Les pour, les contre
Ainsi, parmi les experts favorables aux OGM, Philippe Jourdrier, membre du comité Biotech
de l'Afsaa, précise que "les OGM résultent de l'histoire de l'humanité. Depuis
le néolithique, les hommes ont toujours cherché à améliorer les plantes. L'apparition
des OGM n'est donc pas un bouleversement, mais une simple évolution qui apporte bien des
avantages. Alors qu'il faut 10 à 12 ans pour sélectionner une nouvelle semence de façon
traditionnelle, avec les OGM, 5 ans suffisent". Par ailleurs, il faut savoir que
les OGM, aux Etats-Unis, facilitent les gestions des immenses surfaces cultivées : d'une
part les agriculteurs n'ont plus besoin de labourer en profondeur, et d'autre part, ils
n'utilisent plus qu'un seul désherbant. Plutôt hostiles aux OGM, Raphaël Larrere et
Gilles-Eric Séralini, professeur de biologie moléculaire à l'Université de Caen et
président du conseil scientifique du CRII-Gen*, estiment que les OGM représentent une
véritable révolution car, pour la première fois, on introduit un gène d'une autre
espèce dans le patrimoine génétique d'une autre. "Les méfaits des OGM sur la
santé et l'environnement dépassent de beaucoup ce que l'on peut imaginer à l'heure
actuelle à cause de leur grande diffusion commerciale, assure Gilles-Eric Seralini. Il
faut savoir que les plantes rendues résistantes aux désherbants peuvent en absorber
encore plus que les plantes traditionnelles sans mourir. Il faut dire aussi que
l'insecticide introduit dans les gènes est nouveau et qu'aucune étude n'a été
menée." Parmi les autres risques dénoncés par les experts, on peut encore
citer la diminution de la biodiversité, les risques de pollutions transgèniques qui
conduiront à l'impossibilité de faire de l'agriculture biologique telle que nous
l'entendons en Europe, c'est-à-dire à partir de plantes non-OGM.

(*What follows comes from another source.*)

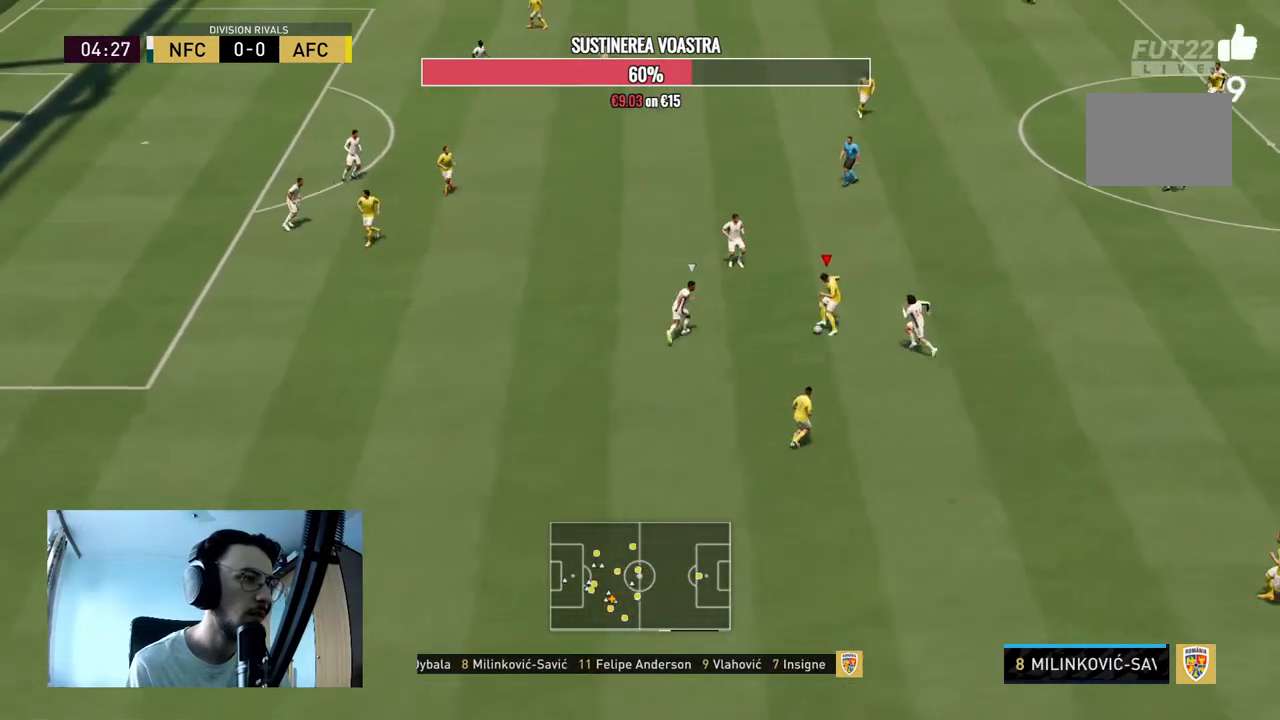
{"dt_ms": 500, "buttons": ["A"], "left_stick": "up-right", "right_stick": "center", "events": [[133, "left_stick", "center"], [267, "left_stick", "up-right"], [333, "R2", "down"], [400, "R2", "up"], [467, "A", "down"]]}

Alain Senderens demande aux experts si les manipulations génétiques ne
modifieront pas le goût des produits de nos terroirs.
Que doivent faire les politiques ?
"Les scientifiques et les semenciers proposent de nouveaux êtres, commente
Raphaël Larrère. Les citoyens sont donc en droit de demander ce que sont ces nouveaux
êtres, et comment ils vont se comporter avant qu'ils n'envahissent nos assiettes."
Mais que peuvent obtenir les citoyens de la part des politiques confrontés aux avis
discordants des experts, aux énormes pressions des semenciers américains qui veulent
conquérir le plus vite possible toute la planète, et aux plaintes des semenciers
français qui veulent rester dans la course aux OGM et dont les recherches en pleins
champs sont entravées par les anti-OGM ? "Le décideur politique, explique
Corinne Lepage, ex-ministre de l'Environnement et présidente du CRII-Gen, a besoin
d'appuyer son avis sur des considérations scientifiques et autres, car il y bien d'autres
critères qui entrent en jeu. Il doit faire preuve de modestie et d'humilité car nous
sommes en face d'un grand bouleversement. Il doit être scrupuleux. Il ne doit pas
négliger les opinions minoritaires qui seront peut-être majoritaires demain. J'ai
toujours demandé d'interdire les OGM car la vraie question est : A quoi ça sert ? Je n'y
vois aucun avantage collectif. Je n'y vois que des risques collectifs et des avantages
individuels. Les OGM sont entre les mains de trois grandes firmes internationales qui ont
pour stratégie délibérée d'empêcher à terme une filière sans OGM. Elles mettent
obstacles sur obstacles à la mise en place de la traçabilité et à l'application des
règles d'étiquetages relatives aux OGM." Dominique Chardon, président de la
Sopexa, partage ces craintes : "Il faut absolument mettre en place le principe de
précaution, et faire appliquer la réglementation relative à l'étiquetage des OGM, explique-t-il.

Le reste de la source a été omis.